Der kleine Buddha und das gemeinsame Glück von Claus Mikosch

Der kleine Buddha ist fast immer glücklich, zumindest bemüht er sich glücklich zu sein. Er wohnt in einem wunderschönen Park und erfreut sich täglich an den kleinen Dingen des Lebens. Oft trifft er seine Freunde Ben und Carla, die leider manchmal richtige Streithähne sein können.
Der kleine Buddha erzählt eine wunderschöne Geschichte über Freundschaft und erklärt den kleinen Kindern, wie wichtig es ist, in sich selbst hineinzuhorchen, anstatt Gefühle ausbrechen zu lassen.

Er stellt den Kindern die Frage, ob Rivalität denn überhaupt notwendig sei und hält vor Augen, dass man gemeinsam viel mehr schaffen kann.
Meinen Kindern gefällt das Buch sehr gut. Wir sind aber auf die Thematik Buddhismus nicht näher eingegangen und es wurde auch nicht danach gefragt, was denn ein Buddha ist.
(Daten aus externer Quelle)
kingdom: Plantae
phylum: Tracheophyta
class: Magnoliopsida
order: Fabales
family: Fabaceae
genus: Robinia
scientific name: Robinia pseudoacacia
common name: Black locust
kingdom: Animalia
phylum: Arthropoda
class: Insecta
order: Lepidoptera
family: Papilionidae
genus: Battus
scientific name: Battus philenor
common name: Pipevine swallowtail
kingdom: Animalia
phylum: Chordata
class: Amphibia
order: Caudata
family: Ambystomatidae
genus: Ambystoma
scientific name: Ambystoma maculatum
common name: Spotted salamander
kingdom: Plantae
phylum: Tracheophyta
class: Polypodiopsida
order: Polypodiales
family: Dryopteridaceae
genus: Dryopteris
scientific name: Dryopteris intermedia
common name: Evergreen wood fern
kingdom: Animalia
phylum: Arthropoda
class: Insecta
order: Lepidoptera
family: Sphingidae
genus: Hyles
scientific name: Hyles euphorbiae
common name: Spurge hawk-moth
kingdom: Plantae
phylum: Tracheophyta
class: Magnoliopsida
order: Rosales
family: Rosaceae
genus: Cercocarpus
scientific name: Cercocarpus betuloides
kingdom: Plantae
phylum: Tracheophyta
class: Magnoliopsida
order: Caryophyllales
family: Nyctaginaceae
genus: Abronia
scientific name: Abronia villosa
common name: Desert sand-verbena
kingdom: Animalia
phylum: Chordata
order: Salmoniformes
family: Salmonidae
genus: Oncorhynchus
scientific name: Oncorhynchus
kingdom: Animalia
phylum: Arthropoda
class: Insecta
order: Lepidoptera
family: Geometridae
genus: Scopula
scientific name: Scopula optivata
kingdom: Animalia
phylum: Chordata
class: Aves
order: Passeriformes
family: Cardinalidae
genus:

Das werden wir bei Gelegenheit nachholen. Meine Kinder streiten auch viel und sind im ständigen Konkurrenzkampf. Wenn es wieder einmal darum geht, wer besser, schneller oder größer ist, dann stelle ich ihnen jetzt oft die Frage, ob das denn so wichtig sei? Wir mögen das Buch, obwohl die Story jetzt meiner Meinung nach nicht überdurchschnittlich herausragend ist. Die Bilder sind sehr schön und passen gut zum Buch.